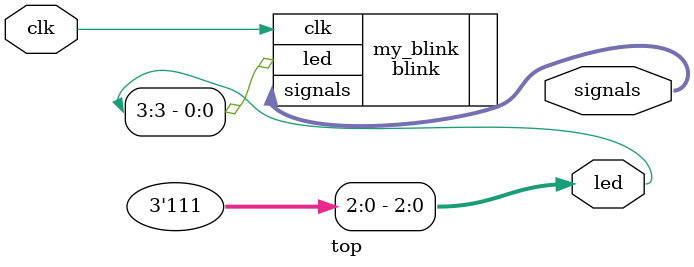
<source format=v>
/******************************************************************************
*                                                                             *
* Copyright 2016 myStorm Copyright and related                                *
* rights are licensed under the Solderpad Hardware License, Version 0.51      *
* (the “License”); you may not use this file except in compliance with        *
* the License. You may obtain a copy of the License at                        *
* http://solderpad.org/licenses/SHL-0.51. Unless required by applicable       *
* law or agreed to in writing, software, hardware and materials               *
* distributed under this License is distributed on an “AS IS” BASIS,          *
* WITHOUT WARRANTIES OR CONDITIONS OF ANY KIND, either express or             *
* implied. See the License for the specific language governing                *
* permissions and limitations under the License.                              *
*                                                                             *
******************************************************************************/
module top (
    // 25MHz clock input
    input  wire clk,
    // Led outputs
    output wire [3:0] led,
    output wire [15:0] signals
  );

  // turn other leds off (active low)
  assign led[2:0] = 3'b111;

  blink my_blink (
    .clk(clk),
    .led(led[3]),
    .signals(signals)
  );

endmodule

</source>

+--

**DESCRIPTION OF THE TASK**
Your answer should be the lines from the opening of the records through the line with "distributed under this", both ends retyped exactly and pictures left out.

**ANSWER SECTION**
<source format=v>
/******************************************************************************
*                                                                             *
* Copyright 2016 myStorm Copyright and related                                *
* rights are licensed under the Solderpad Hardware License, Version 0.51      *
* (the “License”); you may not use this file except in compliance with        *
* the License. You may obtain a copy of the License at                        *
* http://solderpad.org/licenses/SHL-0.51. Unless required by applicable       *
* law or agreed to in writing, software, hardware and materials               *
* distributed under this License is distributed on an “AS IS” BASIS,          *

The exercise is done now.